* _Butir Tugas A_:
Tentukan apakah setiap pernyataan berikut sesuai dengan petikan tulisan tentang pendidikan. Jawab ya atau tidak, lalu kutip persis kata-kata petikan yang menentukan jawaban itu.
(i) Harga buku sekarang disebut lebih mahal daripada 1 kilogram beras di pasar.
(ii) Kurikulum di Indonesia disebut jarang berganti.
(iii) Petikan itu bertanggal Kamis, 30 Juli 2009.
----- Petikan Tulisan
"Sekedar umpatan dan teriakkanku yang semuanya tersimpan dalam barisan kata"

Kamis, 30 Juli 2009

Realitas Pendidikan

"BHP (badan hukum pendidikan) ; salah satu indikasi Komersialisasi Pendidikan"
Oleh : Achmad Saptono (Panggil; Tino)

”Dimurahin lagi… Dimurahin lagi… Cuci gudang… Cuci gudang… bagi yang kurang mampu, silahkan bisa diangsur!!”

Kalimat-kalimat itu yang selalu saya ingat ketika berbicara tentang kondisi pendidikan saat ini. Pelaksanaan sistem pendidikan nasional di Indonesia sudah seperti barang dagangan yang diobral. Mereka yang punya uang akan dengan mudahnya mendapatkan pendidikan, sebaliknya mereka yang tidak mampu akan dengan mudahnya teralienasi dari pendidikan. Mungkin saat ini kapitalisme sedang tertawa lebar, diatas kursi mewahnya melihat kondisi pendidikan Indonesia yang berhasil mereka kuasai.
Memang sudah tidak menjadi hal yang tabu lagi, bahwa kenyataannya pendidikan di Indonesia ini sangat mahal dan tidak sebanding dengan kualitas serta pelayanannya. Kurikulum yang berganti-ganti dalam jangka waktu yang menurut saya sangat cepat misalnya, dampaknya adalah pendidik dan peserta didik dipaksa untuk mengikuti kurikulum yang ada/baru serta meninggalkan kurikulum yang lama. Salah satu contoh : guru atau murid yang sedang membaca atau mempelajari salah satu buku kurikulum KBK (kurikulum berbasis kompetensi), belum selesai buku itu dipelajari kemudian harus berganti mempelajari buku kurikulum KTSP (kurikulum tingkat satuan pendidikan). Hal ini yang kemudian menyebabkan ketidakadilan bagi mereka yang tidak mampu untuk membeli buku-buku baru, yang notabene harga buku sekarang sudah melebihi harga 1 kilogram beras di pasar. Pertanyaannya adalah, apakah mungkin semua peserta didik mampu membeli buku tersebut?
----------
----- Daftar yang Ditampilkan
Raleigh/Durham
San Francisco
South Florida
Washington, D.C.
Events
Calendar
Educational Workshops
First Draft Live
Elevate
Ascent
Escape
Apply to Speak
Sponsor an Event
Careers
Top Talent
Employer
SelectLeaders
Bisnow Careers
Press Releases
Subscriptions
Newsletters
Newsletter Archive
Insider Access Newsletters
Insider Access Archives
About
----------
----- Daftar yang Ditampilkan
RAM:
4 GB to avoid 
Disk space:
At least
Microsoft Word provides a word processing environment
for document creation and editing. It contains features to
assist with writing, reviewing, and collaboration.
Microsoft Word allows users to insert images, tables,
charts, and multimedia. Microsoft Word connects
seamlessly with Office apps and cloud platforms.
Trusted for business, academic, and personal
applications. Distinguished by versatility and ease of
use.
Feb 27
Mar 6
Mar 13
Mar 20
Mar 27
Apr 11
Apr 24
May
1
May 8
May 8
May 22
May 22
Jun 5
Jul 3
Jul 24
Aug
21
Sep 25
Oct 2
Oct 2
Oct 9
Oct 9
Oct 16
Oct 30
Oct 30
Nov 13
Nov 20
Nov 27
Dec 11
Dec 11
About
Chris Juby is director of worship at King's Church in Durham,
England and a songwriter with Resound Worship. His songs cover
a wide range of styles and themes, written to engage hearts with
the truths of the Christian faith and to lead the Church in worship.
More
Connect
----------
----- Daftar yang Ditampilkan
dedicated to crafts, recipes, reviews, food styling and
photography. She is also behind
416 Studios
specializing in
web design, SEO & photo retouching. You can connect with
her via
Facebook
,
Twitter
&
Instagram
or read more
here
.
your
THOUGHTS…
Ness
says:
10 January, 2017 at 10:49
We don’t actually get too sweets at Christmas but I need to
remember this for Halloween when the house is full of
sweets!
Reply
----------
* _Butir Tugas B_: Salin ulang secara persis baris-baris dalam daftar, mulai dari baris yang memuat "Raleigh/Durham" sampai baris yang memuat "Insider Access Newsletters", termasuk kedua baris itu. Salin baris-baris tersebut saja.

* _Jawaban Anda A_:
(i) Ya: "harga buku sekarang sudah melebihi harga 1 kilogram beras di pasar"
(ii) Tidak: "Kurikulum yang berganti-ganti dalam jangka waktu yang menurut saya sangat cepat"
(iii) Ya: "Kamis, 30 Juli 2009"

* _Jawaban Anda B_:
Raleigh/Durham
San Francisco
South Florida
Washington, D.C.
Events
Calendar
Educational Workshops
First Draft Live
Elevate
Ascent
Escape
Apply to Speak
Sponsor an Event
Careers
Top Talent
Employer
SelectLeaders
Bisnow Careers
Press Releases
Subscriptions
Newsletters
Newsletter Archive
Insider Access Newsletters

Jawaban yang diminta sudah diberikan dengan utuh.